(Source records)
====================
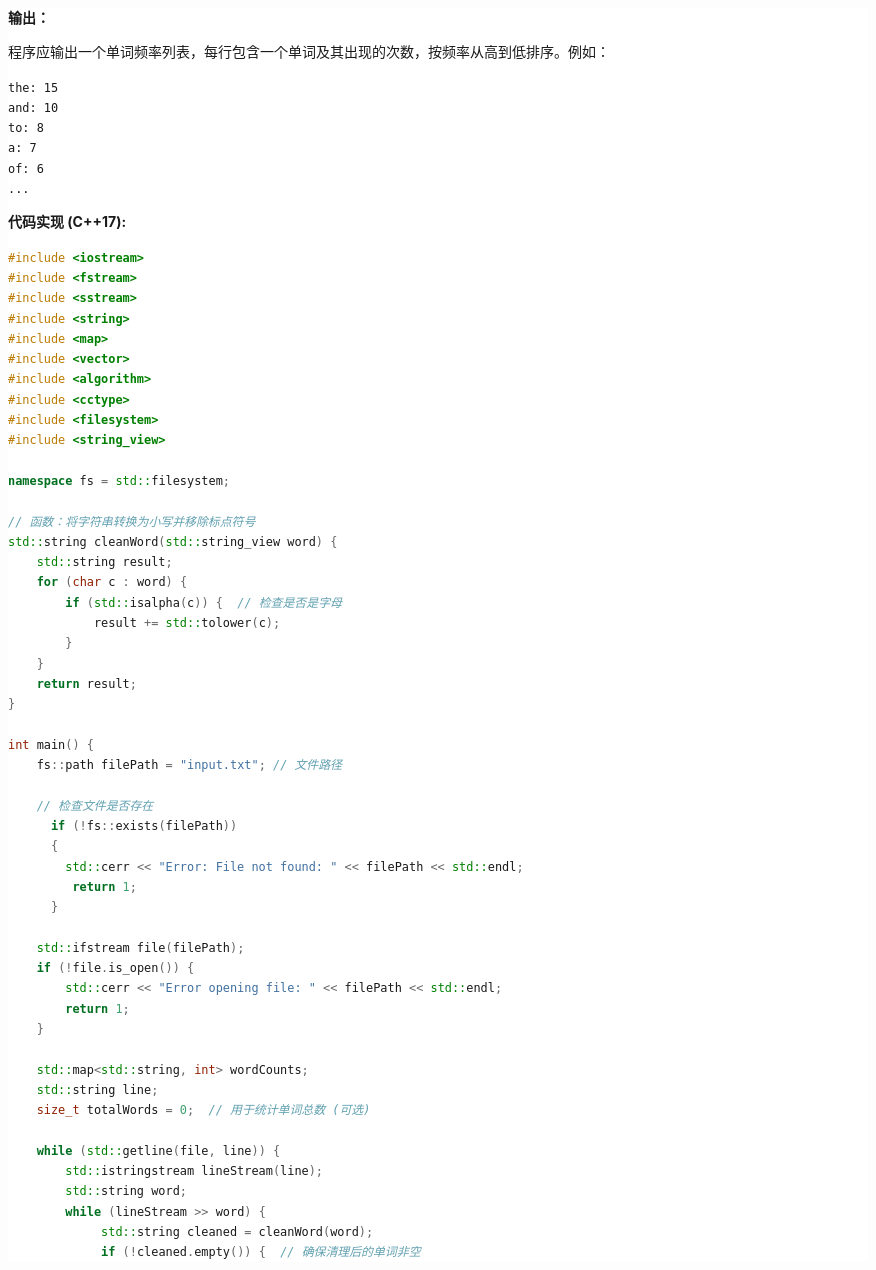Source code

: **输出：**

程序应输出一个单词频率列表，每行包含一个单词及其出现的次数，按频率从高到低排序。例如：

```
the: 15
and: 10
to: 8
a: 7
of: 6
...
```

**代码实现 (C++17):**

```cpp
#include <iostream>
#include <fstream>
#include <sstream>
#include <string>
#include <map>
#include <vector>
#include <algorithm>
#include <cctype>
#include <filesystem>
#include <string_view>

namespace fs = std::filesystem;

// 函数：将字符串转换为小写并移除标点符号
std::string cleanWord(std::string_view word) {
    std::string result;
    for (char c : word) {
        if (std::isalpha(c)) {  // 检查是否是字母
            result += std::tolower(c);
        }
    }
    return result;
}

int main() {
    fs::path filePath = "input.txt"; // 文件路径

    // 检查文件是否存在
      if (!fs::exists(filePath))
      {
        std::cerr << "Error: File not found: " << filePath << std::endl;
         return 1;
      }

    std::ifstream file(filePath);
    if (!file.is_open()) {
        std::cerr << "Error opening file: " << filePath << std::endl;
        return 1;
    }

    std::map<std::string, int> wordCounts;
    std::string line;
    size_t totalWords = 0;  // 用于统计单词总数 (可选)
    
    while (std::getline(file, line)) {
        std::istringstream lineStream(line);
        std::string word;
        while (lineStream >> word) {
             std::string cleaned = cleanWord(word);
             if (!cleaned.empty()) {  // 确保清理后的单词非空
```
====================
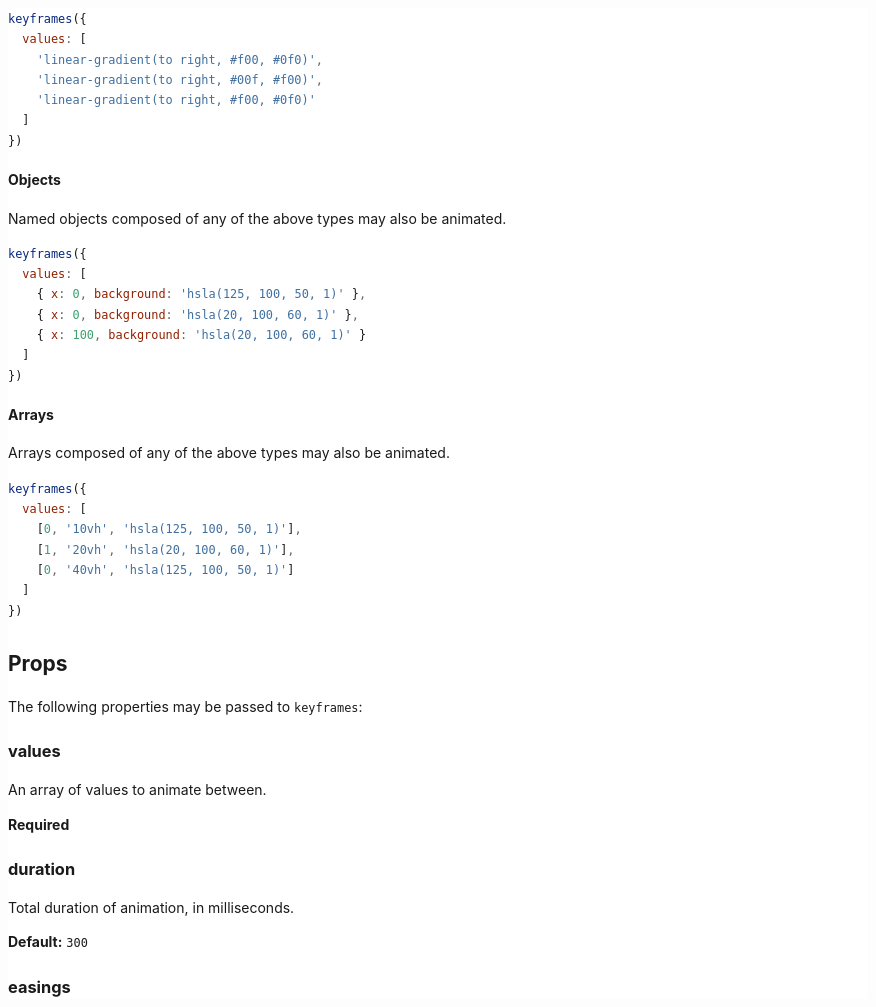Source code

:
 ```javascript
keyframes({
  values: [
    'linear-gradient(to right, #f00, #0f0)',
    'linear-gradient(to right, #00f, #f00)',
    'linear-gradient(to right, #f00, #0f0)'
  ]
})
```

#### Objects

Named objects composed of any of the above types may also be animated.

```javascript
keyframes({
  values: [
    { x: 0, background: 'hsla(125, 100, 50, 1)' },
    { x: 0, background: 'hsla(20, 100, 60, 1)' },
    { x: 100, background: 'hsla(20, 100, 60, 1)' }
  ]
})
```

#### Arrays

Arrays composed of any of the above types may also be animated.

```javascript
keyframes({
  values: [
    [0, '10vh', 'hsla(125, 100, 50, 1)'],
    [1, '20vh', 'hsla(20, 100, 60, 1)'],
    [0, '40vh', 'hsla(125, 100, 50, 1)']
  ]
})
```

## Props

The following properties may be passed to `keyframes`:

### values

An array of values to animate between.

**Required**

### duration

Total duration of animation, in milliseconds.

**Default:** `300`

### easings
====================
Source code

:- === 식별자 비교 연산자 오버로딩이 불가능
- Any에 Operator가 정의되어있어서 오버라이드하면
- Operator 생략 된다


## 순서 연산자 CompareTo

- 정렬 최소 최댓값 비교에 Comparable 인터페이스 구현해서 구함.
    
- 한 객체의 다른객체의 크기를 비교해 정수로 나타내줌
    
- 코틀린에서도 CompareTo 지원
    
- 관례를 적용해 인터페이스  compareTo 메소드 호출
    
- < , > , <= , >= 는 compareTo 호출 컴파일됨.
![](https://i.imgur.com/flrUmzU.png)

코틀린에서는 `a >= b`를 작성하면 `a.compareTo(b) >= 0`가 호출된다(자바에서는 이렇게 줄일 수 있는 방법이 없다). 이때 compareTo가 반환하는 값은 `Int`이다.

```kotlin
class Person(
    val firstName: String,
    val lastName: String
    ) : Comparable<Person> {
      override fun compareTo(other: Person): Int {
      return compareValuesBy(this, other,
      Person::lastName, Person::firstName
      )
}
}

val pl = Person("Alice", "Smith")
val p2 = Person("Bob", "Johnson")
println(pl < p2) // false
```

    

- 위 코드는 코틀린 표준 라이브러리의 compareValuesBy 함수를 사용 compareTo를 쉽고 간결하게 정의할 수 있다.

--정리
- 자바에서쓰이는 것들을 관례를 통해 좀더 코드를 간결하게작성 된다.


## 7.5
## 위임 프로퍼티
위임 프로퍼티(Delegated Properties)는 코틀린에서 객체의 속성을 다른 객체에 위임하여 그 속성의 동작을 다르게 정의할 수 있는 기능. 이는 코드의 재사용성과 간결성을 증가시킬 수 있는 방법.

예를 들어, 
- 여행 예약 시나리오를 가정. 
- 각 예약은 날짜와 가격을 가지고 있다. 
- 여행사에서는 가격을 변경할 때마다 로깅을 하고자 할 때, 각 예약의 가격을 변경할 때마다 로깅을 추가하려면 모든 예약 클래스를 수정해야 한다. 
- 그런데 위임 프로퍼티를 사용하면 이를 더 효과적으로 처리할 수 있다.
====================
▸ Instructions for the task
Lines holding the word "return" should be copied from the entries above.

▸ Response
    return result;
         return 1;
        return 1;
      return compareValuesBy(this, other,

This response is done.